Another dripstone can be found at the Macarthur’s [[Hambledon Cottage]], Parramatta. The limestone dripstone held by the Powerhouse Museum also came from Norfolk Island and is a similar size to others held by several Australian museums. This is smaller and the most common size suiting an average household or the occupants of a ship’s cabin. The Elizabeth Farm dripstone is larger being suitable for a larger establishment. The Powerhouse Museum Norfolk Island dripstone belonged to retired army Captain James little who came to Sydney in 1845 as a soldier in the 11th Devonshire Regiment of Foot. In 1851, his first wife, Ann, gave birth to Frances, reputedly the first child born in Victoria Barracks, Paddington. The dripstone was donated to the then Technological Museum by James Little’s son, David, in 1900 when James Little died while living at Moore Park.
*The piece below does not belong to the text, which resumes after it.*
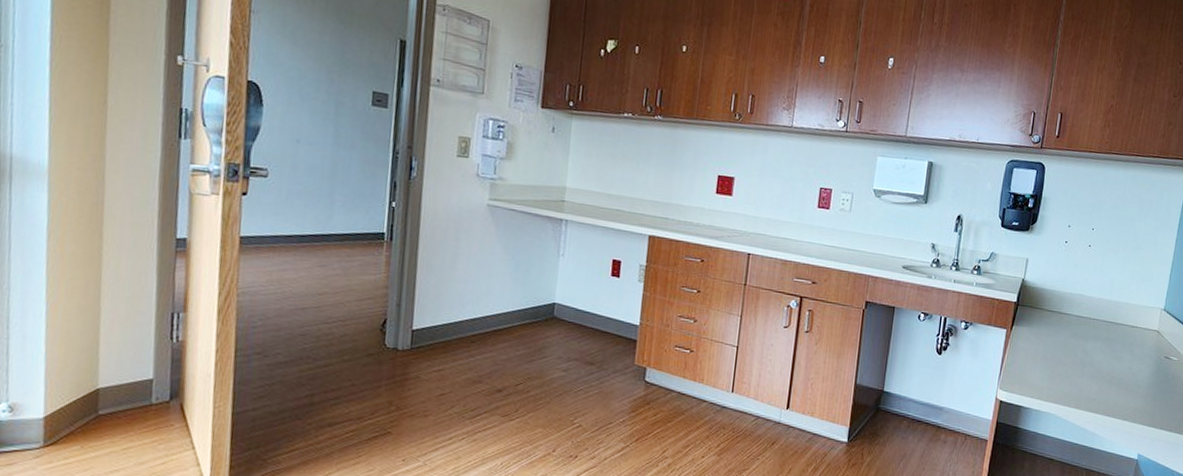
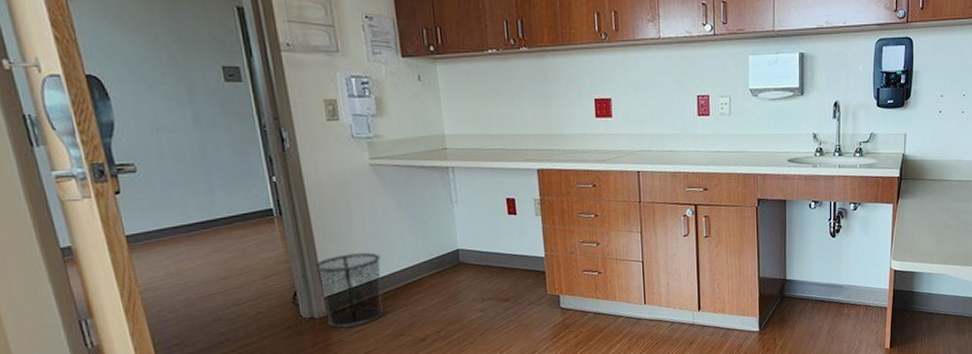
waste bin: none [409,289,477,366] -> present [313,252,385,328]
It was displayed for some time in the Harris Street Ultimo museum building and since 1988 has been displayed in the section of the ‘Steam Revolution’ exhibition devoted to Sydney’s water supply.



The dripstone held at Augusta Museum Western Australia was recovered off the nearby coast from the wreck of the sailing ship, Cumberland, and optical microscope and scanning electron microscope studies confirm the stone to be sourced from Norfolk Island.